"Across from this sacred place, through an opening of hedge, there is found another circle; in the midst of it is the Pieta. It is, paradoxically, a sorrowful but wonderful place. In every kind of weather She is there, holding her Son, the broken cradling the Broken, for the sin and salvation of the world. There are plain log seats around the sacred scene so that the visitor may sit, pray, stare, weep, hope, and in other ways drink from the inestimable, bottomless draughts of grace. What is brought home time and time again in such moments of "presence" is how God deigns to use the material world in order to lead us beyond the material world. Since the Incarnation, the "image" is no longer prohibited to the believer. For the "Word was made flesh and dwelt among us". No longer must God be viewed as so utterly transcendent that to depict Him in time would violate His Otherness. For God Himself has circumscribed an image for us in Christ Jesus, Who now belongs not only to eternity but also, through the incarnation, to time, even in His glorified body in heaven: He is forever, as the Creed declares, true God and true man. And thus the Otherness of God and His astounding humility and condescension are reconciled in Christ Jesus. The Sacred Humanity of our Lord Jesus Christ, since it belongs to time as well as to eternity, can now be depicted in paint, in stone, and through other sacred mediums because Jesus is the "image of the invisible God...the figure of [the Father's] substance" (1).

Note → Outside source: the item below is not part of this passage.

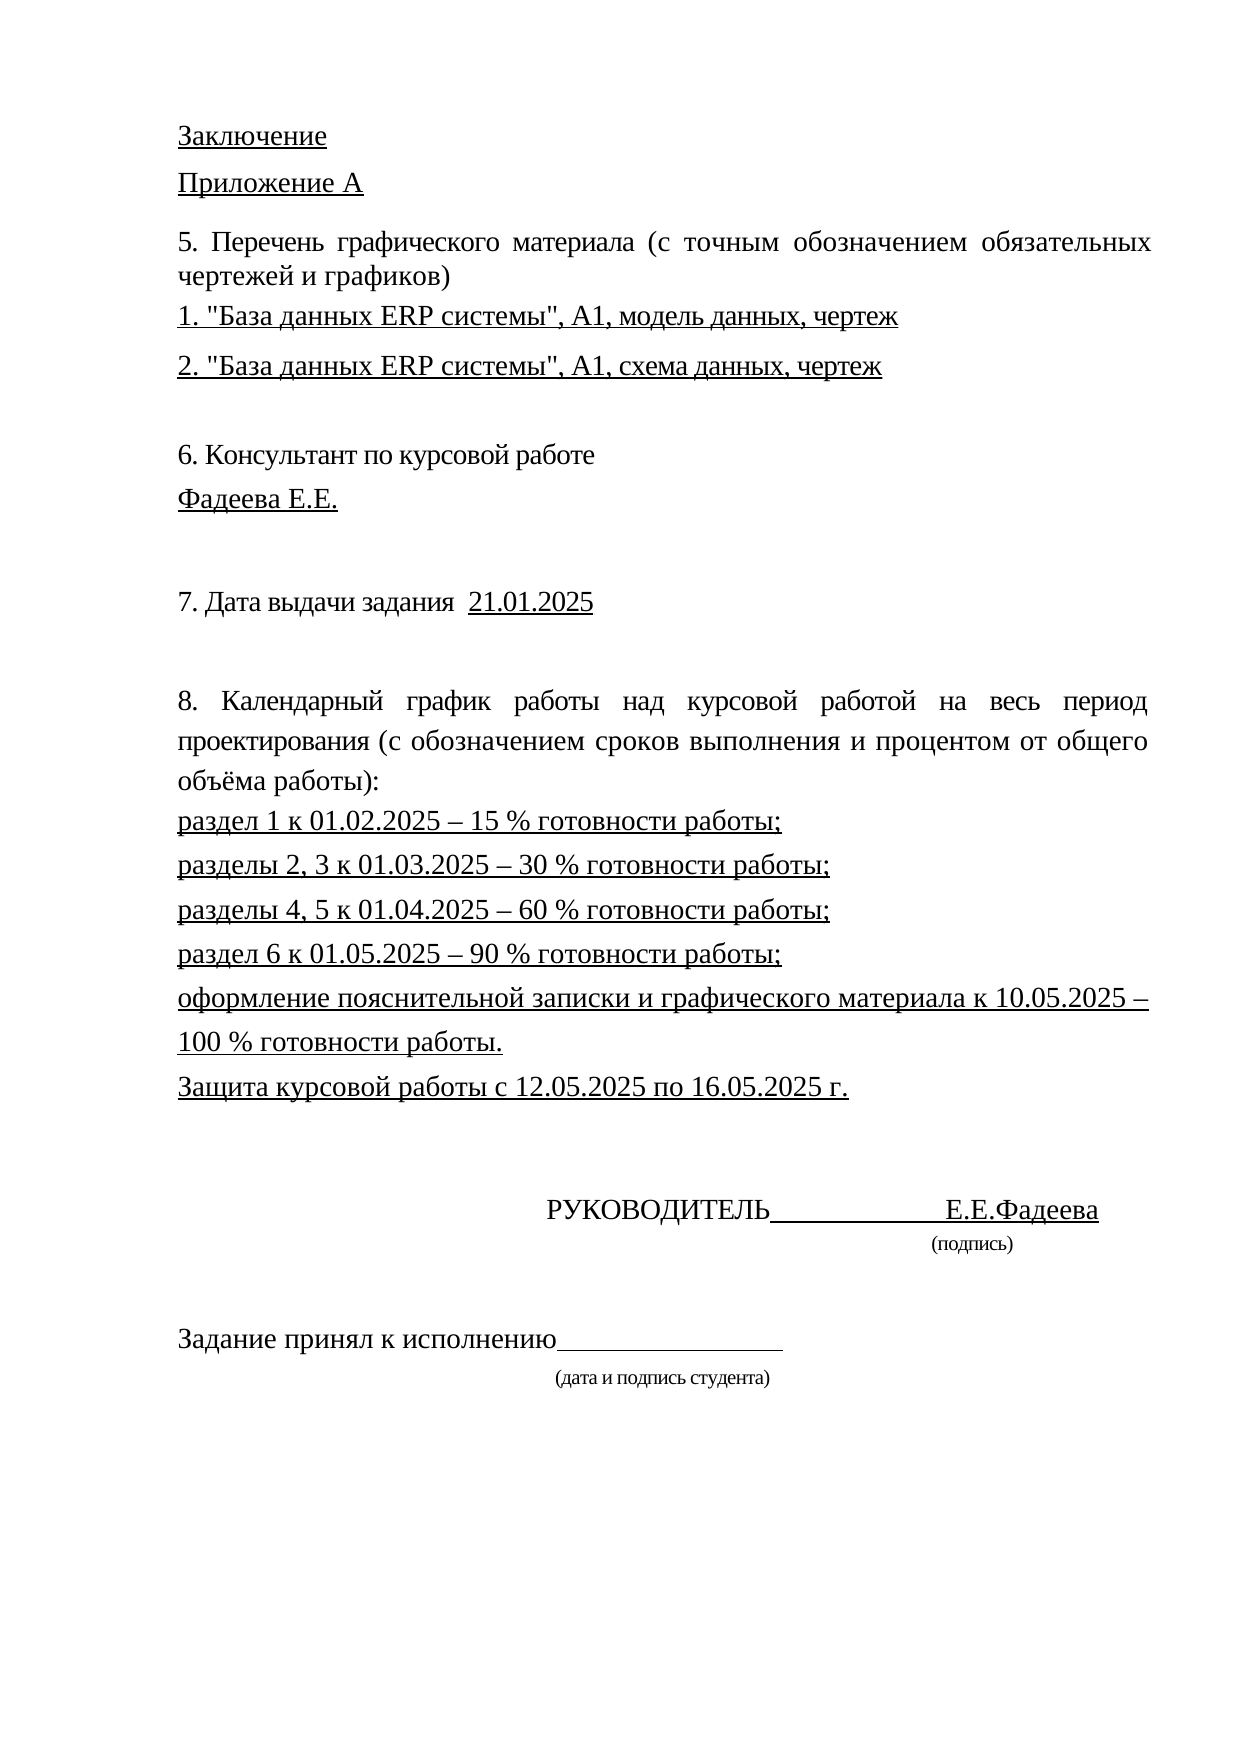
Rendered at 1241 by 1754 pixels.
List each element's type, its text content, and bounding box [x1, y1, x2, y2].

Sitting before such an image is like sitting before a window into the Eternal. Just as the window is not the light which is refracted through it, neither is the image the Reality to which it points. But that Reality is refracted to us through the image as Presence, the sacred Presence of God, of the Theotokos, and of His Saints who have been transfigured, divinized in Him (2 Pet 1:4). We do not love the stone or the paint but, rather, that to which they point. More: It has been said that the difference between a sign and a symbol is that while the symbol is also a sign---to the extent that it points to something other than itself---the symbol, unlike the sign, participates in that reality to which it points. Thus the sacred image participates in that sacred reality---that Presence--- to which it points and thus belongs more to the order of symbol than sign.
It is this reality, this Presence, which we know as grace in such moments. And it is in such moments that we understand in some degree how Moses must have felt before the Presence of the Burning Bush. He removed his shoes and bowed before the One. And He understood in such a moment, beyond words, that
"He to whom the eternal Word speaketh is set at liberty from a multitude of opinions. From one Word are all things, and this One all things speak; and this is the beginning which also speaketh to us. Without this Word no one understands or judges rightly. He to whom all things are one, and who draws all things to one, and who sees all things in one, may be steady in heart and peaceably repose in God."